A Look At the New Argumentative Theory of Reasoning
In one of my previous posts, a reader asked about a new theory called Argumentative Theory or Argumentative Reasoning. I thought it would be helpful and enlightening for some if I posted the basics of this theory. Although this theory meshes well with older concepts such as confirmation bias, the theory in itself was just recently published in Behavioral and Brain Sciences in an article written by Hugo Mercier and Dan Sperber titled “Why Do Humans Reason? Arguments for an Argumentative Theory.” I do not necessarily endorse this theory. I merely provide information as food for thought.
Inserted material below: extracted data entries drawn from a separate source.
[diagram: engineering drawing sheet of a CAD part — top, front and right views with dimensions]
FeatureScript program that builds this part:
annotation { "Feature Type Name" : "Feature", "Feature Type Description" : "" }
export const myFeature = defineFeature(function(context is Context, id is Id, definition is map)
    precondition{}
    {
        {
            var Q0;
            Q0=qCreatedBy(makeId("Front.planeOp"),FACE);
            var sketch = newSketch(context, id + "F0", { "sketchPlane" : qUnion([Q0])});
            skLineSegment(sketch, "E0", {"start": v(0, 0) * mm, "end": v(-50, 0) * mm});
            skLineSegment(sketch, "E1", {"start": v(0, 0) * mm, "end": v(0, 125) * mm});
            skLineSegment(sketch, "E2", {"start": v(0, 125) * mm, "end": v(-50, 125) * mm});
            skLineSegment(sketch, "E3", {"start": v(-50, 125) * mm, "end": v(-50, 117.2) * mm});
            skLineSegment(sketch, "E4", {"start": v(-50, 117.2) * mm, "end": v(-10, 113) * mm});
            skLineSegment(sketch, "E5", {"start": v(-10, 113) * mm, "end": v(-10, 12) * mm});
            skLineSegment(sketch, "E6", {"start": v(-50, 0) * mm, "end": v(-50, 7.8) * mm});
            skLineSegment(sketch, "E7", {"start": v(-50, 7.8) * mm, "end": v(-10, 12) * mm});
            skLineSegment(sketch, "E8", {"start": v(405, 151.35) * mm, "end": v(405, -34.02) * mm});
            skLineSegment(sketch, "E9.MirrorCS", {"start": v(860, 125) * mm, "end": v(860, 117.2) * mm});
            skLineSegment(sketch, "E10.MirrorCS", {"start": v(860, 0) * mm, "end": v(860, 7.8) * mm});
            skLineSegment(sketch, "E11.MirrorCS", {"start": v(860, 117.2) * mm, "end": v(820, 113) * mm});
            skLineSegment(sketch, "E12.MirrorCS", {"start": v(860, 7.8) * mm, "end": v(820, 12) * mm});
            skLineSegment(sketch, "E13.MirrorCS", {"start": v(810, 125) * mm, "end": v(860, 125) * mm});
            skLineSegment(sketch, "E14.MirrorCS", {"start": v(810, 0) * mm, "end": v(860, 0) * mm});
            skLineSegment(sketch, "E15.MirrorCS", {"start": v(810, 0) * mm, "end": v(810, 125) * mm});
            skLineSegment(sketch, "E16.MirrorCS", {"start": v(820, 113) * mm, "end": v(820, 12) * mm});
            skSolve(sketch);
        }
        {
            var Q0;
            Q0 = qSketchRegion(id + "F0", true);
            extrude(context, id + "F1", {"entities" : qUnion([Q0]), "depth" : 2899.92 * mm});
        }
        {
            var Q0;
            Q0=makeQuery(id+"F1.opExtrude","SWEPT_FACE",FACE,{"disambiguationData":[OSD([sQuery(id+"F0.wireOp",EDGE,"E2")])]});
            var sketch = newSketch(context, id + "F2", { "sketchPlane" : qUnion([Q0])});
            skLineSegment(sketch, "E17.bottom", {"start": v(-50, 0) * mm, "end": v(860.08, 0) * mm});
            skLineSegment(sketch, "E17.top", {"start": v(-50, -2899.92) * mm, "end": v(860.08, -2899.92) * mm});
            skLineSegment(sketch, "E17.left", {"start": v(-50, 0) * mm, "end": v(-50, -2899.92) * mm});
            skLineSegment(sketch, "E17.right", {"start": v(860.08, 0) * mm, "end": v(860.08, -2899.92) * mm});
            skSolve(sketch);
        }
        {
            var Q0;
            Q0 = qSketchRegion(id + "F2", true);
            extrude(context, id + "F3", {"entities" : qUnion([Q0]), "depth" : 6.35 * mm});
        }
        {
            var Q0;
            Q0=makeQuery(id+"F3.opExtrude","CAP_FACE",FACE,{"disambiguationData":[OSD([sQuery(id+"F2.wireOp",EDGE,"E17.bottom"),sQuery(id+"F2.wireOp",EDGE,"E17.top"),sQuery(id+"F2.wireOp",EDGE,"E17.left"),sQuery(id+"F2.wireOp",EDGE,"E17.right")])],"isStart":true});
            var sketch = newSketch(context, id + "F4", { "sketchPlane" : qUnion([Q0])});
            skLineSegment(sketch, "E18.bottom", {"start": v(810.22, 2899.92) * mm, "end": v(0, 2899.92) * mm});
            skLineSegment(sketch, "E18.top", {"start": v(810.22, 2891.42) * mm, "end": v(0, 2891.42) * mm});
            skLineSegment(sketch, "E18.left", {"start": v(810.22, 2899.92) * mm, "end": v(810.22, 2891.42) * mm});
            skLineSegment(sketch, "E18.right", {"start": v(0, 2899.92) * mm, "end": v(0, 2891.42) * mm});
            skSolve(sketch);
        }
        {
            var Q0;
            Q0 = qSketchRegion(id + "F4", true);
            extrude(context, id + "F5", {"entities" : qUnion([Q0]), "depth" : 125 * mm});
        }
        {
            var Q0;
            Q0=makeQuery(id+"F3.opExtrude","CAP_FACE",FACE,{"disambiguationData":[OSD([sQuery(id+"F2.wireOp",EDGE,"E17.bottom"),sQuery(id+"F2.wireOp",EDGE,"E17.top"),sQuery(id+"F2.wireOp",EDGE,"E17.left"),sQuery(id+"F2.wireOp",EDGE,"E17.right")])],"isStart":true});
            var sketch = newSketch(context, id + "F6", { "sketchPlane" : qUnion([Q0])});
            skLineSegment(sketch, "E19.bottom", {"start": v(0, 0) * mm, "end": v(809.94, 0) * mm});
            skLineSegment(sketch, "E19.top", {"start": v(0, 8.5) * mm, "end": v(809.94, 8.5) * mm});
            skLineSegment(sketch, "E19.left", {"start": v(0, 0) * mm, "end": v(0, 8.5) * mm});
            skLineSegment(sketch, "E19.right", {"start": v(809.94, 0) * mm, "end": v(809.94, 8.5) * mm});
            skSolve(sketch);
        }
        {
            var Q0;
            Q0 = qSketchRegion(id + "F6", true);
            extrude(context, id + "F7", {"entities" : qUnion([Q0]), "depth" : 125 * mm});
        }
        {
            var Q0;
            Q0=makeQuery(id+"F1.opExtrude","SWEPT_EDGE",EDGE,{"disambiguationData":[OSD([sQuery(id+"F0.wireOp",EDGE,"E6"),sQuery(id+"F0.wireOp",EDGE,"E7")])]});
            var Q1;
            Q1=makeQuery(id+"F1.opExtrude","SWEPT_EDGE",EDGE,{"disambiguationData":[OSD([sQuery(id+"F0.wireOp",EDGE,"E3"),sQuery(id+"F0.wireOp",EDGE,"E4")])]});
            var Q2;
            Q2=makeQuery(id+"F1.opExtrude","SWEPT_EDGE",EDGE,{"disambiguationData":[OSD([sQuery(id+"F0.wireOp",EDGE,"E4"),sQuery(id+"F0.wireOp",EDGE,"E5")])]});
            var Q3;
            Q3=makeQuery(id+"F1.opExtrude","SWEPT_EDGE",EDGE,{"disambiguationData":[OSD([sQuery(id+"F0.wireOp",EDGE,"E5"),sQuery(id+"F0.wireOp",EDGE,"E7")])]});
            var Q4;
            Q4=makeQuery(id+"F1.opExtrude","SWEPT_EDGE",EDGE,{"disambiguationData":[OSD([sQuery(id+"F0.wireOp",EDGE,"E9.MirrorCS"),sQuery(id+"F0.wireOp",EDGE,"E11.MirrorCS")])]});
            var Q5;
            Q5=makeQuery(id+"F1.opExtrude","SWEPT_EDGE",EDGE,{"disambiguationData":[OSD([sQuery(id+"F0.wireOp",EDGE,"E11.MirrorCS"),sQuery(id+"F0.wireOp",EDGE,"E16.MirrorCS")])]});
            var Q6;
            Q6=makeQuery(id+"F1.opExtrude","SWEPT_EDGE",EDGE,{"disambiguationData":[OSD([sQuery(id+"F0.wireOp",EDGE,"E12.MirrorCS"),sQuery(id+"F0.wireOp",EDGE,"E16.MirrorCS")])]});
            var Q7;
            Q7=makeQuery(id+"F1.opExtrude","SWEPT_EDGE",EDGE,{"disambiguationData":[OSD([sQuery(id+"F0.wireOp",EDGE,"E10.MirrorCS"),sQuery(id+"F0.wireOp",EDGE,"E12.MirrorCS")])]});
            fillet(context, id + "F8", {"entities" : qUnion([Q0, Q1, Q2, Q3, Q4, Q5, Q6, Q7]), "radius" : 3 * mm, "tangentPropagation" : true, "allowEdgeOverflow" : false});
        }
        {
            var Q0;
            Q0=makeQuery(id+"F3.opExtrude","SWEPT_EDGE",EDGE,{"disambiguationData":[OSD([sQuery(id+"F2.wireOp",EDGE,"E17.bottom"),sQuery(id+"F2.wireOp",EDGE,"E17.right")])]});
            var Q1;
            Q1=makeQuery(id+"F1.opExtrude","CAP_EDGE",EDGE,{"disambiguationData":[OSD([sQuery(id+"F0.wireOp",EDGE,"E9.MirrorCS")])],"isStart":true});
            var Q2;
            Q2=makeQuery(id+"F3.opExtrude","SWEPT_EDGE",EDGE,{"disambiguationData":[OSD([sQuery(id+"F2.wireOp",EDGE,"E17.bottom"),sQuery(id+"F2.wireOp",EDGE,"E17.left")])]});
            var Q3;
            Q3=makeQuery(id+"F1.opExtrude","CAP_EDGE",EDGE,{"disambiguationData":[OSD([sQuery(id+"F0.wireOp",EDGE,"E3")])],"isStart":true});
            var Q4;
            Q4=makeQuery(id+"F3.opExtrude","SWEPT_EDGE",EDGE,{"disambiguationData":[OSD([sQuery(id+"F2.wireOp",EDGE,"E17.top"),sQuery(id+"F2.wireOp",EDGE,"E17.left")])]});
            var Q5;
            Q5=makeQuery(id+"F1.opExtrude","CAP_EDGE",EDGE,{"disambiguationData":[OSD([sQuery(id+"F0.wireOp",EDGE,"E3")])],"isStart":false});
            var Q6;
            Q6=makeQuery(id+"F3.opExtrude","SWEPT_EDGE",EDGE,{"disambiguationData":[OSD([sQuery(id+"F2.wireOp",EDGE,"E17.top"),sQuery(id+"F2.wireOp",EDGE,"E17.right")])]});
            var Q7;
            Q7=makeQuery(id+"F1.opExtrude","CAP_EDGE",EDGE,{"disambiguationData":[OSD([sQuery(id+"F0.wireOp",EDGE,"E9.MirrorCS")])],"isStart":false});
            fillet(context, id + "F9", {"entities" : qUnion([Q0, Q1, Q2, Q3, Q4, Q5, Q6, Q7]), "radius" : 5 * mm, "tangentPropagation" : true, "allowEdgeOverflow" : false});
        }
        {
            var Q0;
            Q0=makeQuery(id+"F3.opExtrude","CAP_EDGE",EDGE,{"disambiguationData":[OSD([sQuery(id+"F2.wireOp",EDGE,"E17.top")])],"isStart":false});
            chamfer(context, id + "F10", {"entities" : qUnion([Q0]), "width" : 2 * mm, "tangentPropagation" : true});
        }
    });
The theory states that humans reason not to discover truth or work toward that end goal, but rather to win arguments. Reasoning therefore may not seem “reasonable” at all – it can be very irrational and actually lead people further away from what we normally would consider rational. This is where the theory meshes nicely with confirmation bias. Confirmation bias states that people will alter information to fit their prior beliefs, sometimes forgetting information that is inconsistent with their beliefs or exaggerating information that is consistent with their beliefs. With Argumentative Theory, people may be doing the same thing for the same purpose – to hold fast to their beliefs and make the world around them conform to those beliefs. This theory challenges the idea that reasoning should lead to better decisions.
The theory also meshes well with other evolutionary theories such as those espoused by David Ball in his book, Reptile or Rapaille’s Culture Code. Under Argumentative Theory, the evolutionary reason for reasoning is to help us convince others of our arguments and to be on guard when others try to convince us of theirs. This is a self-preservation mechanism. If your view of the world is wrong and you are making decisions based on that view, then you are in danger. If you can convince others that your view is correct, however, you are safe.
Putting the theory into practice for trail strategy purposes, you need to be aware of the pre-existing beliefs of your jurors. Try to make the case fit within those beliefs. Read Rapaille’s book and understand what codes are associated with various people or things within our society. Run focus groups and find out what jurors think about topics associated with your case. If jurors believe that doctors are caring, competent people, then show that you agree with those views and then show how the defendant doctor did not conform to those ideals. Contrast what the defendant doctor did with how other doctors acted.
Realize that jurors are going to argue to keep their world consistent. Work within that consistency and you will do a much better job at “arguing.”